Eight U.S. newspaper publishers filed suit against Microsoft and OpenAI in a New York federal court on Tuesday, claiming the technology companies reuse their articles without permission in generative artificial intelligence products and incorrectly attribute inaccurate information to them.
The group of eight newspaper publishers takes issue with ChatGPT and Microsoft's Copilot assistant — available in the Windows operating system, the Bing search engine, and other products the software maker produces. ChatGPT and Copilot have been "purloining millions of the publishers' copyrighted articles without permission and without payment," according to the complaint, which had been filed in the U.S. District Court for the Southern District of New York.
The newspaper publishers in the lawsuit operate the New York Daily News, the Chicago Tribune, the Orlando Sentinel, the Sun Sentinel in Florida, The Mercury News in California, The Denver Post, The Orange County Register in California and the Pioneer Press of Minnesota. All fall under the ownership of hedge fund Alden Global Capital.
"We take great care in our products and design process to support news organizations," an OpenAI spokesperson said in a statement. "While we were not previously aware of Alden Global Capital's concerns, we are actively engaged in constructive partnerships and conversations with many news organizations around the world to explore opportunities, discuss any concerns, and provide solutions. Along with our news partners, we see immense potential for AI tools like ChatGPT to deepen publishers' relationships with readers and enhance the news experience."
Microsoft declined to comment.
The newspaper publishers said in the lawsuit that OpenAI has drawn on data sets containing text from their newspapers to train its GPT-2 and GPT-3 large language models, which can spit out text in response to a few words of human input.
Money Report
"The current GPT-4 LLM will output near-verbatim copies of significant portions of the publishers' works when prompted to do so," the complaint said, showing several examples of ChatGPT and the Copilot allegedly doing so.

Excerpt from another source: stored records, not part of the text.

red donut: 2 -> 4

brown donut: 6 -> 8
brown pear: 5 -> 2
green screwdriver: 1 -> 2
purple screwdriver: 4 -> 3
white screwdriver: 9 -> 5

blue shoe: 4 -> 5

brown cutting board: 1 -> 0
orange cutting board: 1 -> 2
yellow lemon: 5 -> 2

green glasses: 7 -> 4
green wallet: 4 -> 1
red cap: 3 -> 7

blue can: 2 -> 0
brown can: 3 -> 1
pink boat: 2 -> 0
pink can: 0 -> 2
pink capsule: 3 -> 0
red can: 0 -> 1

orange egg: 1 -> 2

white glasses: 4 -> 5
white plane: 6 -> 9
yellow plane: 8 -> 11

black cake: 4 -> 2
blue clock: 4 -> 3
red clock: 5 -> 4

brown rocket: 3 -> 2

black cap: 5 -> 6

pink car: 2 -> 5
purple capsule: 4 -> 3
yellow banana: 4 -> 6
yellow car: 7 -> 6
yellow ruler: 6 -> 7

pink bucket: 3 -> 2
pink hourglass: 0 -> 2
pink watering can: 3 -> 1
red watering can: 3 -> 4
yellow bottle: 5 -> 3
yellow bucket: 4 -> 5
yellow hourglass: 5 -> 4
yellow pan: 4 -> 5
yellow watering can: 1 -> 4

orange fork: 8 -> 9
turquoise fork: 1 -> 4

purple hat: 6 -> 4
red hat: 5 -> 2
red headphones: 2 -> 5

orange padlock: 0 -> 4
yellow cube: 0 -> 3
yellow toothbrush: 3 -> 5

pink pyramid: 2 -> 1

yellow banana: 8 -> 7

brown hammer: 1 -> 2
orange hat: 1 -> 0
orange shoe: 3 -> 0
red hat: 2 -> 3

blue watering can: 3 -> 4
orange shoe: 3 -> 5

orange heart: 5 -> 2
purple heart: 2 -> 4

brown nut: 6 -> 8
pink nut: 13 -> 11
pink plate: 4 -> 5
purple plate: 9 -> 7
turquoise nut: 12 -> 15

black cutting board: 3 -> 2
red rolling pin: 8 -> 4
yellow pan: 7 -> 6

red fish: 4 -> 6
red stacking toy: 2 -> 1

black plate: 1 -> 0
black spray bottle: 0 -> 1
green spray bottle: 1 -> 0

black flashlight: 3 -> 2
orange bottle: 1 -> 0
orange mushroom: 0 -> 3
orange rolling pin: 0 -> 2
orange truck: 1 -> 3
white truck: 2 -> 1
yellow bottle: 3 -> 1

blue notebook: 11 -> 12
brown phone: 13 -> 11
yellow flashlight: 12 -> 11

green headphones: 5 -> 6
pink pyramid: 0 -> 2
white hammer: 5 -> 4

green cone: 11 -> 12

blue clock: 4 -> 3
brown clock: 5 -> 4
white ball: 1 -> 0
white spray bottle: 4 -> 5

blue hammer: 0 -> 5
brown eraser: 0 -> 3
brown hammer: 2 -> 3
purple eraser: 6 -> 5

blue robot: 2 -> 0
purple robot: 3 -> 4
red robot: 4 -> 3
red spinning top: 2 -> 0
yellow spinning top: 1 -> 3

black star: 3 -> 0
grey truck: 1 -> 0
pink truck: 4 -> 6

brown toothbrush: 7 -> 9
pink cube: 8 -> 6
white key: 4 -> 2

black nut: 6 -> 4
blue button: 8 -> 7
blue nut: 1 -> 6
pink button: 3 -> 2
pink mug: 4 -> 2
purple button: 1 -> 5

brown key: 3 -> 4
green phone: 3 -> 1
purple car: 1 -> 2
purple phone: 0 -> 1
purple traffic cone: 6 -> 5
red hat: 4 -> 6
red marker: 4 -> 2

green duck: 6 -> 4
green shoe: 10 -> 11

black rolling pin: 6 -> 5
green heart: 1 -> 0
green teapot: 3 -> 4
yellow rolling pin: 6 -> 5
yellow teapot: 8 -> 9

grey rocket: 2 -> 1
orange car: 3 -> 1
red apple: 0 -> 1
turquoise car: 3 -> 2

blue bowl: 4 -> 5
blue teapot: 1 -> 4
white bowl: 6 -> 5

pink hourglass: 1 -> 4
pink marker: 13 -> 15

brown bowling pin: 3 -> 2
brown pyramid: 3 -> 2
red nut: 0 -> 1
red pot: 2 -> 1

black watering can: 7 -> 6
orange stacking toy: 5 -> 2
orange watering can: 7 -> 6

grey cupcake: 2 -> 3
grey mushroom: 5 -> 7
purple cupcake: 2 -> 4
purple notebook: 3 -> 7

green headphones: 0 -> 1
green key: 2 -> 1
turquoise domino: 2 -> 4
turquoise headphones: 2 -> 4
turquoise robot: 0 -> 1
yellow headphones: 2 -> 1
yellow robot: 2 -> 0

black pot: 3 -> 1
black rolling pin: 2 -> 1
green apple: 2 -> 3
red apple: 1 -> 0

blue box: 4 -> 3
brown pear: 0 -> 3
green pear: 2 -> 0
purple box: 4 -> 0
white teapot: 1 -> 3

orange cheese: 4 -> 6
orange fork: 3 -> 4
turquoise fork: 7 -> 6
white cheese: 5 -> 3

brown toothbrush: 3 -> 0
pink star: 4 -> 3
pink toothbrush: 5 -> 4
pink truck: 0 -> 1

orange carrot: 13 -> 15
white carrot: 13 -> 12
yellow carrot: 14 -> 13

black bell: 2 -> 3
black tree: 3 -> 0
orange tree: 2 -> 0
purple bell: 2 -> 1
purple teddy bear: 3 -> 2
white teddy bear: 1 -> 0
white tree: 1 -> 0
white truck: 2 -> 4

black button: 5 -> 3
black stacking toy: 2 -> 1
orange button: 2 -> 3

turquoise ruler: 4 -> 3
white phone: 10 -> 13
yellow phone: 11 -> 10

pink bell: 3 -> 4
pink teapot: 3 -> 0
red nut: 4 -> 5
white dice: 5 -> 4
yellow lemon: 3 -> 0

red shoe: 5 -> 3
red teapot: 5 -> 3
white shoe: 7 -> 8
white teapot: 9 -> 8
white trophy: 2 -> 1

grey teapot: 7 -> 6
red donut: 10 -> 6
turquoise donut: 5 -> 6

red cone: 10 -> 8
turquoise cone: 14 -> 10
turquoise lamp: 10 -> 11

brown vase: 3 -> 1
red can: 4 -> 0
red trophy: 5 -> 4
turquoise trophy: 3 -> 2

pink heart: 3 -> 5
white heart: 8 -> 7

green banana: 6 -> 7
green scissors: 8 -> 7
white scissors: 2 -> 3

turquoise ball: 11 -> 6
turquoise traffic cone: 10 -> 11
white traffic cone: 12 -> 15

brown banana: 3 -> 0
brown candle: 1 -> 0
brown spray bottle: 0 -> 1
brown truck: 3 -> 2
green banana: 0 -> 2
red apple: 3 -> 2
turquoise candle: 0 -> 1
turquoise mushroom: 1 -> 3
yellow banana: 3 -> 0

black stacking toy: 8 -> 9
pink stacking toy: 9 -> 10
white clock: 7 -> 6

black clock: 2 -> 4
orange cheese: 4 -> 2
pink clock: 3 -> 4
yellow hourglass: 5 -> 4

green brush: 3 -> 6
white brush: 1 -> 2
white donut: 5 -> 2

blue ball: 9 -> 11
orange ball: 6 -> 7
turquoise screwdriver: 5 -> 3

The publishers said Microsoft copies information from their newspapers for the Bing search index, which helps inform answers in the Copilot. But such output doesn't always provide links to newspaper websites, where they can view ads alongside articles or pay for subscriptions.
The legal challenge comes four months after The New York Times sued OpenAI over copyright infringement in the ChatGPT chatbot that the startup released in late 2022. OpenAI said in a January blog post that the case is without merit, adding it wants to support "a healthy news ecosystem." That same month, Sam Altman, OpenAI's CEO, said the startup wanted to pay The New York Times and was surprised to learn about the lawsuit.
In recent months, OpenAI has signed deals with a handful of media companies, including Axel Springer and the Financial Times, enabling the Microsoft-backed startup to draw on the publishers' content to improve AI models.
Google, which has its own general-purpose chatbot for responding to user queries, said in February that it had reached an agreement with Reddit that includes the right to train AI models on the platform's content.
The New York Times case also touched on the matter of OpenAI models regurgitating information from its articles. In its blog post, OpenAI characterized such behavior as "a rare failure of the learning process that we are continually making progress on."
Correction: This article has been updated to reflect the correct day the lawsuit against Microsoft and OpenAI was filed.